Hong Kong's waste-charges plan get broad support, poll shows
Environmental Protection Department poll shows 60 per cent of respondents back scheme as a way to tackle rubbish-disposal problems
People will have to pay to have their rubbish dumped after the Hong Kong government finally took the next step in dealing with its mounting waste problem after years of delays.
Officials had pledged to introduce quantity-based solid-waste charges scheme, in which people pay according to how much rubbish they dump, by 2007.
The Environmental Protection Department said that a public consultation exercise held between January and April showed that about 60 per cent of respondents supported waste charges and believed that the quantity approach was the way forward.
While the EPD neither specified its preferred model of charging for waste nor spelled out details of the plan, in a paper submitted to the legislature yesterday it made extensive reference to Taipei's experience in implementing the measure, in which households buy designated rubbish bags of varying sizes.
In the Taipei model, households are levied the equivalent of HK$0.50 for each kilogramme they discard. This is then used to dispose of the waste they generate. If Hong Kong adopted a similar scheme, a three-member household would pay about HK$40 a month, based on the average of 0.87kg of rubbish each person disposes of a day.
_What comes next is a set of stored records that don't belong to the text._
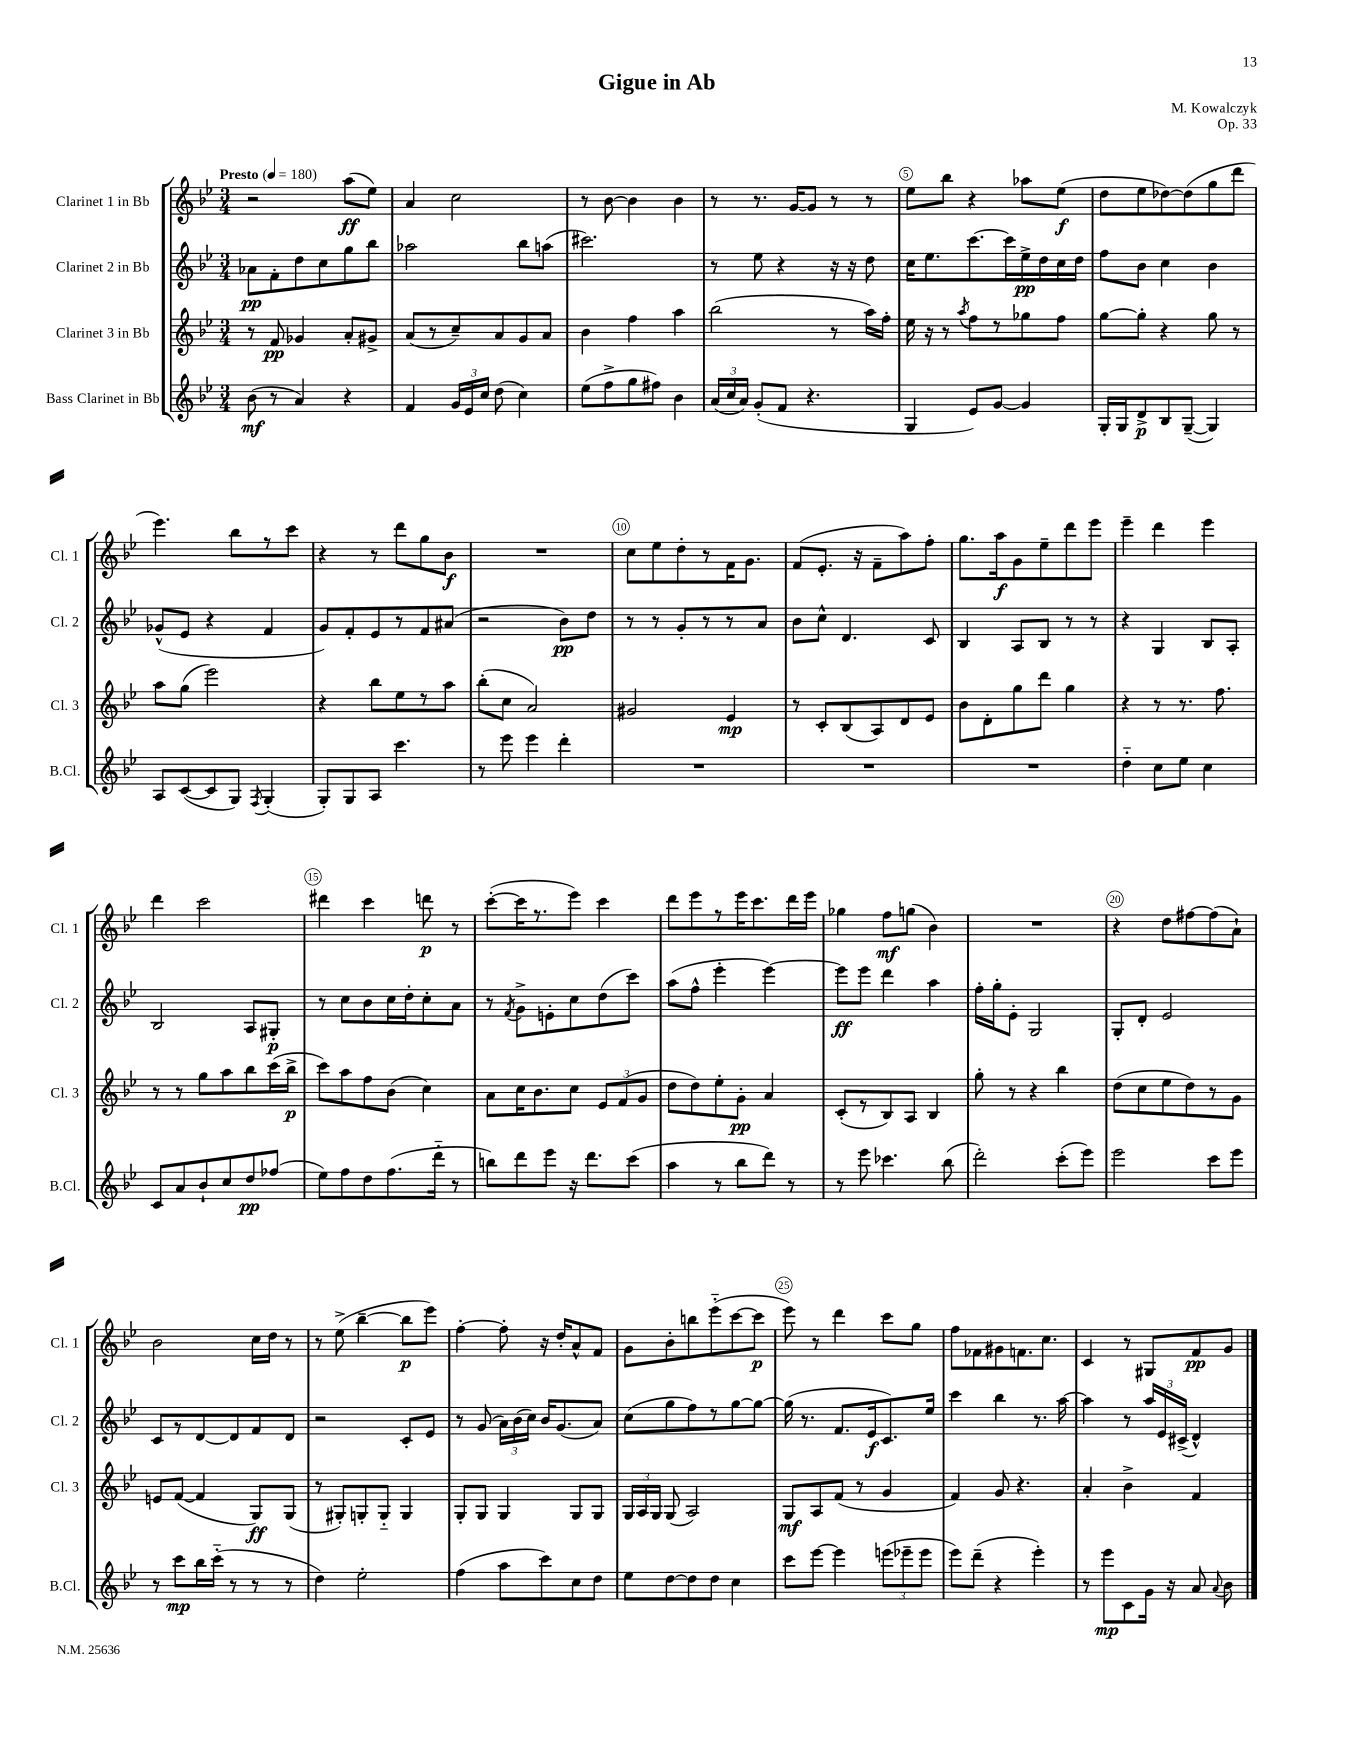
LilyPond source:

\header { title = "Gigue in Ab" composer = "M. Kowalczyk" opus = "Op. 33" }
<<
\new StaffGroup <<
\new Staff = "s0" \with { instrumentName = "Clarinet 1 in Bb" shortInstrumentName = "Cl. 1" } {
    \clef treble \key bes \major \numericTimeSignature \time 3/4 \tempo "Presto" 4 = 180
    \autoBeamOff r2 a''8[\ff( ees''8]) |
    a'4 c''2 |
    r8 bes'8~ bes'4 bes'4 |
    r8 r8. g'16[~ g'8] r8 r8 |
    ees''8[ bes''8] r4 aes''8[ ees''8]\f( |
    d''8[ ees''8 des''8~) des''8( g''8 d'''8] |
    ees'''4.) bes''8[ r8 c'''8] |
    r4 r8 d'''8[ g''8 bes'8]\f |
    R2. |
    c''8[ ees''8 d''8-. r8 f'16 g'8.] |
    f'8[( ees'8.]-. r16 f'8[-- a''8) f''8]-. |
    g''8.[ a''16\f g'8 ees''8-- d'''8 ees'''8] |
    ees'''4-- d'''4 ees'''4 |
    d'''4 c'''2 |
    dis'''4 c'''4 d'''8\p r8 |
    c'''8[~-.( c'''16 r8. ees'''8]) c'''4 |
    d'''8[ ees'''8 r8 ees'''16 c'''8. d'''16 ees'''16] |
    ges''4 f''8[\mf g''8]( bes'4) |
    R2. |
    r4 d''8[ fis''8~ fis''8( a'8]-!) |
    bes'2 c''16[ d''16] r8 |
    r8 ees''8->( bes''4~-- bes''8[\p ees'''8]) |
    f''4~-. f''8-. r16 d''16[-. a'8-^ f'8] |
    g'8[ bes'8-. b''8 ees'''8-_( c'''8~ c'''8]\p |
    ees'''8) r8 d'''4 c'''8[ g''8] |
    f''8[ fes'8 gis'8 f'8. c''8.] |
    c'4 r8 gis8[ f'8\pp g'8] \bar "|." |
}
\new Staff = "s1" \with { instrumentName = "Clarinet 2 in Bb" shortInstrumentName = "Cl. 2" } {
    \clef treble \key bes \major \numericTimeSignature \time 3/4
    \autoBeamOff aes'8[\pp f'8-. d''8 c''8 g''8 bes''8] |
    aes''2 bes''8[ a''8]( |
    cis'''2.) |
    r8 ees''8 r4 r16 r16 d''8 |
    c''16[ ees''8. c'''8.~ c'''16 ees''16->\pp d''16 c''16 d''16] |
    f''8[ bes'8] c''4 bes'4 |
    ges'8[-^( ees'8] r4 f'4 |
    g'8[) f'8-. ees'8 r8 f'8 ais'8]( |
    r2 bes'8[\pp) d''8] |
    r8 r8 g'8[-. r8 r8 a'8] |
    bes'8[ c''8]-^ d'4. c'8 |
    bes4 a8[ bes8] r8 r8 |
    r4 g4 bes8[ a8]-. |
    bes2 a8[ gis8]-.\p |
    r8 c''8[ bes'8 c''16 d''16-. c''8-. a'8] |
    r8 \acciaccatura { f'8 } g'8[-> e'8-. c''8 d''8( c'''8]) |
    a''8[( f''8]-^ ees'''4-. ees'''4~) |
    ees'''8[\ff ees'''8] d'''4 a''4 |
    f''16[-. g''16-. ees'8]-. g2 |
    g8[-. d'8]-. ees'2 |
    c'8[ r8 d'8~ d'8 f'8 d'8] |
    r2 c'8[-. ees'8] |
    r8 g'8( \tuplet 3/2 { a'16[) bes'16( c''16]) } bes'16[ g'8.( a'8]) |
    c''8[( g''8 f''8) r8 g''8~ g''8]~ |
    g''16( r8. f'8.[ ees'16\f c'8.) ees''16] |
    c'''4 bes''4 r8. a''16~ |
    a''4 r8 \tuplet 3/2 { a''16[ ees'16 cis'16]->( } d'4-^) \bar "|." |
}
\new Staff = "s2" \with { instrumentName = "Clarinet 3 in Bb" shortInstrumentName = "Cl. 3" } {
    \clef treble \key bes \major \numericTimeSignature \time 3/4
    \autoBeamOff r8 f'8\pp ges'4 a'8[-. gis'8]-> |
    a'8[( r8 c''8--) a'8 g'8 a'8] |
    bes'4 f''4 a''4 |
    bes''2( r8 a''16[) f''16]-. |
    ees''16 r16 r8 \acciaccatura { a''8 } f''8[ r8 ges''8 f''8] |
    g''8[~ g''8]-. r4 g''8 r8 |
    a''8[ g''8]( ees'''2) |
    r4 bes''8[ ees''8 r8 a''8] |
    bes''8[-.( c''8] a'2) |
    gis'2 ees'4\mp |
    r8 c'8[-. bes8( a8) d'8 ees'8] |
    bes'8[ d'8-. g''8 d'''8] g''4 |
    r4 r8 r8. f''8. |
    r8 r8 g''8[ a''8 bes''8 c'''16( bes''16]->\p |
    c'''8[) a''8 f''8 bes'8]( c''4) |
    a'8[ c''16 bes'8. c''8] \tuplet 3/2 { ees'8[ f'8( g'8] } |
    d''8[ d''8) ees''8-. g'8]-.\pp a'4 |
    c'8[-.( r8 bes8) a8] bes4 |
    g''8-. r8 r4 bes''4 |
    d''8[( c''8 ees''8 d''8) r8 g'8] |
    e'8[ f'8]~( f'4 g8[\ff) g8]( |
    r8 gis8[-.) g8-. g8]-_ g4 |
    g8[-. g8] g4 g8[ g8] |
    \tuplet 3/2 { g16[ a16 g16] } g8( a2) |
    g8[\mf a8 f'8]( r8 g'4 |
    f'4) g'8 r4. |
    a'4-. bes'4-> f'4 \bar "|." |
}
\new Staff = "s3" \with { instrumentName = "Bass Clarinet in Bb" shortInstrumentName = "B.Cl." } {
    \clef treble \key bes \major \numericTimeSignature \time 3/4
    \autoBeamOff bes'8\mf( r8 a'4) r4 |
    f'4 \tuplet 3/2 { g'16[ ees'16 c''16] } d''8( c''4) |
    ees''8[( f''8-> g''8 fis''8]) bes'4 |
    \tuplet 3/2 { a'16[( c''16 a'16]) } g'8[-.( f'8] r4. |
    g4 ees'8[) g'8]~ g'4 |
    g16[-. g16 d'8->\p bes8 g8]~--( g4) |
    a8[ c'8~( c'8 g8]) \acciaccatura { f8 } g4-.( |
    g8[-.) g8 a8] c'''4. |
    r8 ees'''8 ees'''4 d'''4-. |
    R2. |
    R2. |
    R2. |
    d''4-_ c''8[ ees''8] c''4 |
    c'8[ a'8 bes'8-! c''8 d''8\pp fes''8]( |
    ees''8[) f''8 d''8 f''8.( d'''16]-_ r8 |
    b''8[) d'''8 ees'''8] r16 d'''8.[ c'''8]( |
    a''4 r8 bes''8[ d'''8]) r8 |
    r8 ees'''8 ces'''4. bes''8( |
    d'''2-.) c'''8[-.( ees'''8]) |
    ees'''2 c'''8[ ees'''8] |
    r8 c'''8[\mp bes''16 c'''16]-_( r8 r8 r8 |
    d''4) ees''2-. |
    f''4( a''8[ c'''8) c''8 d''8] |
    ees''8[ d''8~ d''8 d''8] c''4 |
    c'''8[ ees'''8]~ ees'''4 \tuplet 3/2 { e'''8[( ees'''8-- ees'''8] } |
    ees'''8[) d'''8]--( r4 ees'''4-.) |
    r8 ees'''8[\mp c'8 g'16] r16 a'8 \appoggiatura { a'8 } bes'8 \bar "|." |
}
>>
>>
\layout { \context { \Score \override BarNumber.break-visibility = ##(#f #t #t) barNumberVisibility = #(every-nth-bar-number-visible 5) \override BarNumber.stencil = #(make-stencil-circler 0.1 0.3 ly:text-interface::print) } }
But a department official who declined to be named said that the waste charge, even if implemented, would not fully recover the cost of waste treatment. He said the charge would serve only as an incentive for people to cut their waste. He said more than 9,000 tonnes of solid waste a day was being dumped in landfills and that if there was no expansion, the landfills would reach their capacity by 2018.
Secretary for the Environment Wong Kam-sing said yesterday that he had invited the Council for Sustainable Development to help the public address key questions about the charging scheme, which he hoped would be implemented by 2016.
He said the questions would test the public's level of tolerance in accepting the waste charges and other changes that would come with the measure, such as removing up to 20,000 rubbish bins from the streets so as to ensure proper enforcement of the charges.
The department's officials said although Taipei's waste charge had helped cut domestic waste disposal by about 60 per cent, up to 27 tonnes of waste were still being illegally dumped across the city each day.
Alkin Kwong Ching-wai, president of the Hong Kong Association of Property Management Companies, said that while the association supported the quantity approach, they were worried that the charge would increase their workload. "We are bound to spend more in cleaning up rubbish not properly thrown away, and we might be forced to increase management fee to pay for that additional expense," he said.
Environmental organisation Friends of the Earth said the problems foreseen with introducing the charge could be overcome.
Its spokeswoman, Celia Fung, said that stringent enforcement could deter people from disposing of their waste illegally and that conventional rubbish bins on the streets could be replaced with recycling bins.